Scientific Production

  • Co-author of over 300 publications in refereed journals
  • 13 patents (7 international extensions), 1 licence giving rise to industrial production.
  • 51 invited lectures in international conferences, 39 in national conferences and 126 in universities and research centers.

Scientific Training

  • 29 PhD students + 7 "co-tutelle" theses with Berlin, Essen, Amsterdam, Caracas, …
  • 25 Post-Doc fellows
  • ca 50 undergraduate students and short stays of various origins

Short biography

Bruno Chaudret, graduated from École Nationale Supérieure de Chimie de Paris in 1975. He received his Ph.D. from Imperial College London in 1977 with Sir Geoffrey Wilkinson and the degree of a "Docteur ès Sciences" at the University of Toulouse in 1979. He is now “Director of Research CNRS”, Director of the "Laboratoire de Chimie de Coordination CNRS" in Toulouse and a member of the French Academy of Science.
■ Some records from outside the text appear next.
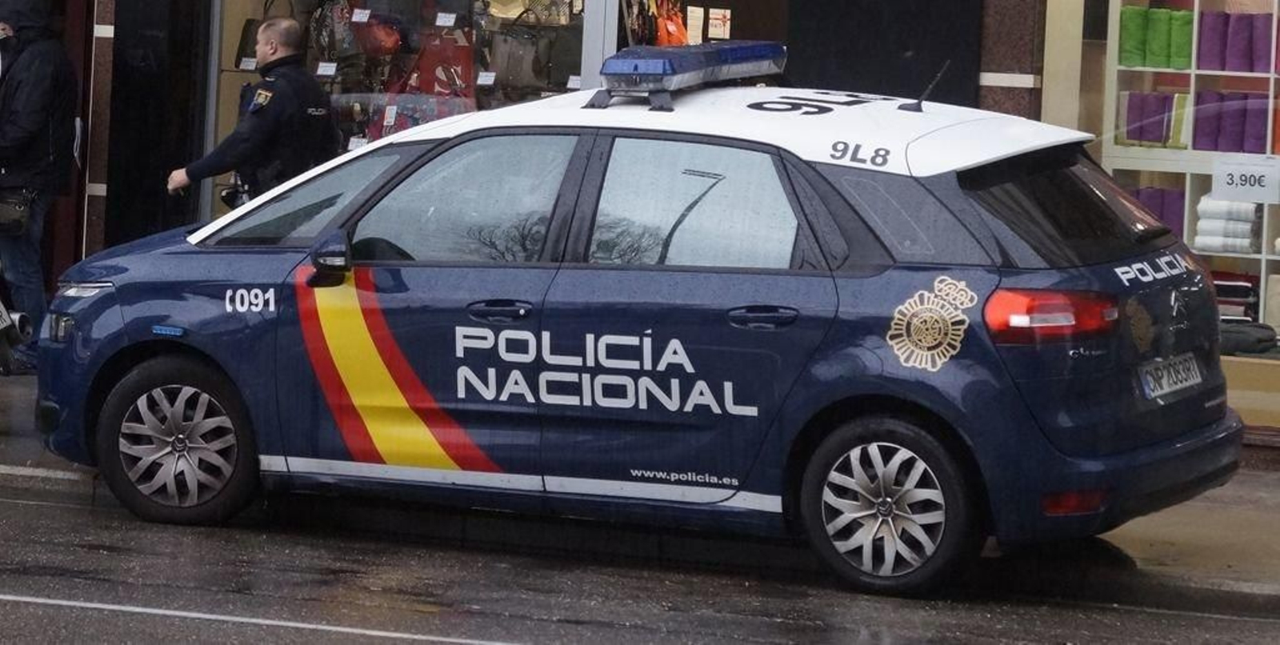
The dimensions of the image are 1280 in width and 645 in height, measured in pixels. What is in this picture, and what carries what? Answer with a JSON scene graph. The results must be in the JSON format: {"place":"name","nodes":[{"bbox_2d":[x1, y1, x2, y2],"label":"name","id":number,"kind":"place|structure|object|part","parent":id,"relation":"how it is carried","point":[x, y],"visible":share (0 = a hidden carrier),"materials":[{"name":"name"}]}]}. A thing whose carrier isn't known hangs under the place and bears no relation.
{"place":"outdoors","nodes":[
{"label":"outdoors","id":0,"kind":"place"},
{"bbox_2d":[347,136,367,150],"label":"price tag","id":1,"kind":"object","parent":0,"point":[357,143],"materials":[{"name":"white paper"}]},
{"bbox_2d":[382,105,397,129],"label":"price tag","id":2,"kind":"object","parent":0,"point":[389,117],"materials":[{"name":"white paper"}]},
{"bbox_2d":[0,474,1279,644],"label":"road","id":3,"kind":"structure","parent":0,"point":[22,604],"materials":[{"name":"grey asphalt"}]},
{"bbox_2d":[34,67,1250,596],"label":"police car","id":4,"kind":"object","parent":3,"relation":"on","point":[125,318],"visible":0.97,"materials":[{"name":"blue metal"}]},
{"label":"wheel","id":5,"kind":"part","parent":4,"relation":"part of","materials":[{"name":"black rubber"}]},
{"label":"windshield","id":6,"kind":"part","parent":4,"relation":"part of","materials":[{"name":"glass"}]},
{"label":"mirror","id":7,"kind":"part","parent":4,"relation":"part of","materials":[{"name":"black mirror"}]},
{"label":"front door window","id":8,"kind":"part","parent":4,"relation":"part of","materials":[{"name":"glass"}]},
{"label":"front door handle","id":9,"kind":"part","parent":4,"relation":"part of","materials":[{"name":"blue plastic"}]},
{"label":"windows","id":10,"kind":"part","parent":4,"relation":"part of","materials":[{"name":"glass"}]},
{"bbox_2d":[587,40,787,108],"label":"light bar","id":11,"kind":"object","parent":4,"relation":"on","point":[654,71],"visible":0.92,"materials":[{"name":"blue plastic"}]},
{"label":"door window","id":12,"kind":"part","parent":4,"relation":"part of","materials":[{"name":"glass"}]},
{"label":"roof","id":13,"kind":"part","parent":4,"relation":"part of","materials":[{"name":"white metal"}]},
{"label":"door handle","id":14,"kind":"part","parent":4,"relation":"part of","materials":[{"name":"blue plastic"}]},
{"label":"wheel","id":15,"kind":"part","parent":4,"relation":"part of","materials":[{"name":"rubber"}]},
{"bbox_2d":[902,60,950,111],"label":"antenna","id":16,"kind":"object","parent":4,"relation":"on","point":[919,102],"visible":0.93,"materials":[{"name":"black plastic"}]},
{"bbox_2d":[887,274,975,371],"label":"emblem","id":17,"kind":"object","parent":4,"relation":"attached to","point":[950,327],"visible":0.97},
{"label":"taillight","id":18,"kind":"part","parent":4,"relation":"part of","materials":[{"name":"red plastic"}]},
{"label":"window","id":19,"kind":"part","parent":4,"relation":"part of","materials":[{"name":"black glass"}]},
{"bbox_2d":[1138,352,1205,399],"label":"license plate","id":20,"kind":"object","parent":4,"relation":"attached to","point":[1187,362],"visible":0.92,"materials":[{"name":"white metal"}]},
{"bbox_2d":[0,362,1279,608],"label":"pavement","id":21,"kind":"structure","parent":0,"point":[1146,555],"materials":[{"name":"grey asphalt"}]},
{"bbox_2d":[0,261,35,380],"label":"motorcycle","id":22,"kind":"object","parent":21,"relation":"on","point":[1,327],"visible":0.98,"materials":[{"name":"black"}]},
{"bbox_2d":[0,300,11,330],"label":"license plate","id":23,"kind":"object","parent":22,"relation":"attached to","point":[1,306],"visible":0.97,"materials":[{"name":"white"}]},
{"bbox_2d":[0,0,79,374],"label":"person","id":24,"kind":"object","parent":21,"relation":"on","point":[27,80],"visible":0.91},
{"bbox_2d":[0,184,35,233],"label":"shoulder bag","id":25,"kind":"object","parent":24,"relation":"hanging from","point":[18,220],"visible":0.98,"materials":[{"name":"black leather"}]},
{"bbox_2d":[169,16,339,210],"label":"police officer","id":26,"kind":"object","parent":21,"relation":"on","point":[284,58],"visible":0.54},
{"bbox_2d":[3,0,1279,440],"label":"building","id":27,"kind":"structure","parent":0,"point":[110,21],"materials":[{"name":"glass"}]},
{"bbox_2d":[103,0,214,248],"label":"door","id":28,"kind":"structure","parent":27,"relation":"in","point":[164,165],"materials":[{"name":"black"}]},
{"bbox_2d":[207,0,607,220],"label":"shop window","id":29,"kind":"structure","parent":27,"relation":"in","point":[355,139],"materials":[{"name":"glass"}]},
{"bbox_2d":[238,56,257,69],"label":"price tag","id":30,"kind":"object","parent":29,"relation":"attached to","point":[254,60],"visible":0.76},
{"bbox_2d":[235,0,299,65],"label":"handbag","id":31,"kind":"object","parent":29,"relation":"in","point":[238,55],"visible":0.47,"materials":[{"name":"black leather"}]},
{"bbox_2d":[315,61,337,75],"label":"price tag","id":32,"kind":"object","parent":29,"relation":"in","point":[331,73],"visible":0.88,"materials":[{"name":"white paper"}]},
{"bbox_2d":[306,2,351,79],"label":"handbag","id":33,"kind":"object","parent":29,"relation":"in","point":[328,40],"visible":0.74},
{"bbox_2d":[308,0,360,67],"label":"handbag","id":34,"kind":"object","parent":29,"relation":"in","point":[323,34],"visible":0.69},
{"bbox_2d":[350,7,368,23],"label":"price tag","id":35,"kind":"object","parent":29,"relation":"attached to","point":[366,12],"visible":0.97,"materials":[{"name":"white paper"}]},
{"bbox_2d":[351,8,403,57],"label":"red bag","id":36,"kind":"object","parent":29,"relation":"in","point":[384,46],"visible":0.82,"materials":[{"name":"red leather"}]},
{"bbox_2d":[380,25,475,134],"label":"red bag","id":37,"kind":"object","parent":29,"relation":"in","point":[430,89],"visible":0.58,"materials":[{"name":"red"}]},
{"bbox_2d":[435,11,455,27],"label":"price tag","id":38,"kind":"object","parent":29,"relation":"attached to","point":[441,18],"visible":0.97,"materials":[{"name":"white paper"}]},
{"bbox_2d":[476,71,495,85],"label":"price tag","id":39,"kind":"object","parent":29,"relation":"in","point":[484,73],"visible":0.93,"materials":[{"name":"white paper"}]},
{"bbox_2d":[489,0,584,94],"label":"handbag","id":40,"kind":"object","parent":29,"relation":"in","point":[510,75],"visible":0.84,"materials":[{"name":"leather"}]},
{"bbox_2d":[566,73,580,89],"label":"price tag","id":41,"kind":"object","parent":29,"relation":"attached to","point":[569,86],"visible":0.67,"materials":[{"name":"white paper"}]},
{"bbox_2d":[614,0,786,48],"label":"shop window","id":42,"kind":"structure","parent":27,"relation":"in","point":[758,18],"materials":[{"name":"clear glass"}]},
{"bbox_2d":[650,0,690,46],"label":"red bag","id":43,"kind":"object","parent":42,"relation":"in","point":[669,30],"visible":0.47,"materials":[{"name":"orange"}]},
{"bbox_2d":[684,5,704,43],"label":"paper notice","id":44,"kind":"object","parent":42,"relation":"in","point":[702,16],"visible":0.89,"materials":[{"name":"white paper"}]},
{"bbox_2d":[706,8,731,39],"label":"paper notice","id":45,"kind":"object","parent":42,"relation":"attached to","point":[714,21],"visible":0.96,"materials":[{"name":"white paper"}]},
{"bbox_2d":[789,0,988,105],"label":"dark panel","id":46,"kind":"object","parent":27,"relation":"attached to","point":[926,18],"visible":0.65,"materials":[{"name":"black"}]},
{"bbox_2d":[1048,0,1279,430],"label":"shop window","id":47,"kind":"structure","parent":27,"relation":"in","point":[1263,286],"materials":[{"name":"clear glass"}]},
{"bbox_2d":[1096,0,1279,343],"label":"display shelf","id":48,"kind":"object","parent":27,"relation":"in","point":[1190,152],"visible":0.41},
{"bbox_2d":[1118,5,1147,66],"label":"green towel","id":49,"kind":"object","parent":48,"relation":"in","point":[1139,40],"visible":0.69,"materials":[{"name":"green fabric"}]},
{"bbox_2d":[1119,91,1183,148],"label":"row","id":50,"kind":"object","parent":48,"relation":"in","point":[1142,139],"visible":0.66,"materials":[{"name":"purple fabric"}]},
{"bbox_2d":[1116,6,1191,69],"label":"row","id":51,"kind":"object","parent":48,"relation":"in","point":[1185,64],"visible":0.73,"materials":[{"name":"green fabric"}]},
{"bbox_2d":[1130,185,1186,235],"label":"row","id":52,"kind":"object","parent":48,"relation":"in","point":[1146,194],"visible":0.38,"materials":[{"name":"purple fabric"}]},
{"bbox_2d":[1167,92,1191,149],"label":"towel","id":53,"kind":"object","parent":48,"relation":"in","point":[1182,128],"visible":0.57,"materials":[{"name":"fabric"}]},
{"bbox_2d":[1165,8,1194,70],"label":"green towel","id":54,"kind":"object","parent":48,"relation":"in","point":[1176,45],"visible":0.73,"materials":[{"name":"green fabric"}]},
{"bbox_2d":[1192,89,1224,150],"label":"purple towel","id":55,"kind":"object","parent":48,"relation":"in","point":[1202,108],"visible":0.73,"materials":[{"name":"purple fabric"}]},
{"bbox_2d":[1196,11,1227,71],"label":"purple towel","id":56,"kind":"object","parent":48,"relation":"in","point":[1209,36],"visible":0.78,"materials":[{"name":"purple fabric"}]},
{"bbox_2d":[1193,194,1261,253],"label":"folded towel","id":57,"kind":"object","parent":48,"relation":"in","point":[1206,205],"visible":0.67,"materials":[{"name":"white fabric"}]},
{"bbox_2d":[1190,90,1267,154],"label":"row","id":58,"kind":"object","parent":48,"relation":"in","point":[1230,148],"visible":0.75,"materials":[{"name":"purple fabric"}]},
{"bbox_2d":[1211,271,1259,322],"label":"folded towels","id":59,"kind":"object","parent":48,"relation":"in","point":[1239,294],"visible":0.53,"materials":[{"name":"black fabric"}]},
{"bbox_2d":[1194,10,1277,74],"label":"purple towels","id":60,"kind":"object","parent":48,"relation":"in","point":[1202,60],"visible":0.82,"materials":[{"name":"purple fabric"}]},
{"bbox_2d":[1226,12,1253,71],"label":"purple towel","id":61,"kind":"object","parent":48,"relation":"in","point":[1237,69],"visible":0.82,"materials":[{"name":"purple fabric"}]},
{"bbox_2d":[1209,156,1279,203],"label":"price sign","id":62,"kind":"object","parent":48,"relation":"attached to","point":[1224,181],"visible":0.99,"materials":[{"name":"white paper"}]},
{"bbox_2d":[1216,319,1278,355],"label":"folded towels","id":63,"kind":"object","parent":48,"relation":"in","point":[1261,341],"visible":0.67,"materials":[{"name":"black"}]},
{"bbox_2d":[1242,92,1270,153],"label":"purple towel","id":64,"kind":"object","parent":48,"relation":"in","point":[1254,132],"visible":0.72,"materials":[{"name":"purple fabric"}]},
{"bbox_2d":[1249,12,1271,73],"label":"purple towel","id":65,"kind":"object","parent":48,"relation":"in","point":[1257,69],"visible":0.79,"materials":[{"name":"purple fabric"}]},
{"bbox_2d":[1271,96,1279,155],"label":"towel","id":66,"kind":"object","parent":48,"relation":"in","point":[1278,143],"visible":0.8,"materials":[{"name":"orange fabric"}]}
]}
He developed in the early 80s the synthesis of hydride and dihydrogen complexes and investigated by NMR their exchange processes which follow classical or quantum-mechanical pathways. These studies have been extended to the coordination of other simple groups such as C-H and Si-H, and led to a creative chemistry as well as to new catalytic processes.

In the early 90s, Bruno Chaudret developed an organometallic method for the synthesis of metal or metal oxide nanoparticles. The mild conditions used allowed the control of the particle size and size distribution together with that of the surface species present on the nanoparticles (hydrides, organic or inorganic molecules). These particles exhibit physical properties, in particular magnetic properties, similar to those studied using high-vacuum methods. According to the reaction conditions, the particles adopt precise shapes (spheres, cubes, rods, wires, urchins, fractal structures) and may assemble into two- or three-dimensional super-crystals in which the particles diameters can vary between 1 and 15 nm. These new nano-objects display interesting properties in various domains such as catalysis (enantioselective), magnetism, optics, micro- and nanoelectronics. The most promising applications are presently found in devices for micro-electronics among which gas sensors have lead to a practical industrial applications.